▶ _OPGAVEGEGEVENS_:
Schrijf uit de lijst hieronder de regels ongewijzigd over, vanaf de regel met "common name: Juvenal's Duskywing" tot en met de laatste regel van de lijst, beide inbegrepen.

▶ _GEGEVENSREGELS_:
# # # # #
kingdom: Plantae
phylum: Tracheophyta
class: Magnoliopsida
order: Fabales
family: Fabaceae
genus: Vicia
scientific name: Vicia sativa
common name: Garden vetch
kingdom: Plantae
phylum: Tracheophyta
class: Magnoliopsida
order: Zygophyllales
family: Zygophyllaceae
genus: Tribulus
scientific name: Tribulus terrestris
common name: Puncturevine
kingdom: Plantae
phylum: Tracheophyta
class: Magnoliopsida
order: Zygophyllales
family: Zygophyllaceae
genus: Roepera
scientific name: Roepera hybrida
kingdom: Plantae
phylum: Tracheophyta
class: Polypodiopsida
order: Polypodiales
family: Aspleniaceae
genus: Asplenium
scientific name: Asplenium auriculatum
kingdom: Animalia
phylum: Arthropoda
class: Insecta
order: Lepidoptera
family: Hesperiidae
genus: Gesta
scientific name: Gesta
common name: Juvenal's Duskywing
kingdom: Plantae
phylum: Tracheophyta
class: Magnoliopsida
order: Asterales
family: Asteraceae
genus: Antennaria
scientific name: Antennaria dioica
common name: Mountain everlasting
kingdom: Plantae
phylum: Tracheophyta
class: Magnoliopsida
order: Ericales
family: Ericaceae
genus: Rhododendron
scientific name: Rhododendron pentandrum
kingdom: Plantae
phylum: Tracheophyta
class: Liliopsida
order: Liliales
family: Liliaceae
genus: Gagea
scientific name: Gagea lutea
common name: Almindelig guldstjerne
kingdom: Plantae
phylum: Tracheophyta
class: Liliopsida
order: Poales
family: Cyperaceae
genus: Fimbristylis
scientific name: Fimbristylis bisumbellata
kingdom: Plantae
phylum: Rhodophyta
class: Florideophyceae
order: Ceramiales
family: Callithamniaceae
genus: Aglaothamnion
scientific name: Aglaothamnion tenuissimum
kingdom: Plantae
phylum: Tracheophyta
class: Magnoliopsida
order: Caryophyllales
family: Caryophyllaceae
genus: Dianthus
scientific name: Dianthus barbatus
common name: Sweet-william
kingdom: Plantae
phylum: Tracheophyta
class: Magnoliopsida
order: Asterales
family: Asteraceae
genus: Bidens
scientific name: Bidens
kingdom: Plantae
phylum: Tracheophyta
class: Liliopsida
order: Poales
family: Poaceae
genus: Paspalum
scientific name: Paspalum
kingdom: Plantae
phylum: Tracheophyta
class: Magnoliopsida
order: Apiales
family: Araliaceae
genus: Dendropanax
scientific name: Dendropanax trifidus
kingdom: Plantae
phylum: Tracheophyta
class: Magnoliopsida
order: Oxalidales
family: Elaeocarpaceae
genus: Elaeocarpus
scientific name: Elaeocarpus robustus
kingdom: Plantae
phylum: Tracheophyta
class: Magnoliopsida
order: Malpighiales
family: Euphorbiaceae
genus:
# # # # #
▶ _UITWERKING_:
common name: Juvenal's Duskywing
kingdom: Plantae
phylum: Tracheophyta
class: Magnoliopsida
order: Asterales
family: Asteraceae
genus: Antennaria
scientific name: Antennaria dioica
common name: Mountain everlasting
kingdom: Plantae
phylum: Tracheophyta
class: Magnoliopsida
order: Ericales
family: Ericaceae
genus: Rhododendron
scientific name: Rhododendron pentandrum
kingdom: Plantae
phylum: Tracheophyta
class: Liliopsida
order: Liliales
family: Liliaceae
genus: Gagea
scientific name: Gagea lutea
common name: Almindelig guldstjerne
kingdom: Plantae
phylum: Tracheophyta
class: Liliopsida
order: Poales
family: Cyperaceae
genus: Fimbristylis
scientific name: Fimbristylis bisumbellata
kingdom: Plantae
phylum: Rhodophyta
class: Florideophyceae
order: Ceramiales
family: Callithamniaceae
genus: Aglaothamnion
scientific name: Aglaothamnion tenuissimum
kingdom: Plantae
phylum: Tracheophyta
class: Magnoliopsida
order: Caryophyllales
family: Caryophyllaceae
genus: Dianthus
scientific name: Dianthus barbatus
common name: Sweet-william
kingdom: Plantae
phylum: Tracheophyta
class: Magnoliopsida
order: Asterales
family: Asteraceae
genus: Bidens
scientific name: Bidens
kingdom: Plantae
phylum: Tracheophyta
class: Liliopsida
order: Poales
family: Poaceae
genus: Paspalum
scientific name: Paspalum
kingdom: Plantae
phylum: Tracheophyta
class: Magnoliopsida
order: Apiales
family: Araliaceae
genus: Dendropanax
scientific name: Dendropanax trifidus
kingdom: Plantae
phylum: Tracheophyta
class: Magnoliopsida
order: Oxalidales
family: Elaeocarpaceae
genus: Elaeocarpus
scientific name: Elaeocarpus robustus
kingdom: Plantae
phylum: Tracheophyta
class: Magnoliopsida
order: Malpighiales
family: Euphorbiaceae
genus:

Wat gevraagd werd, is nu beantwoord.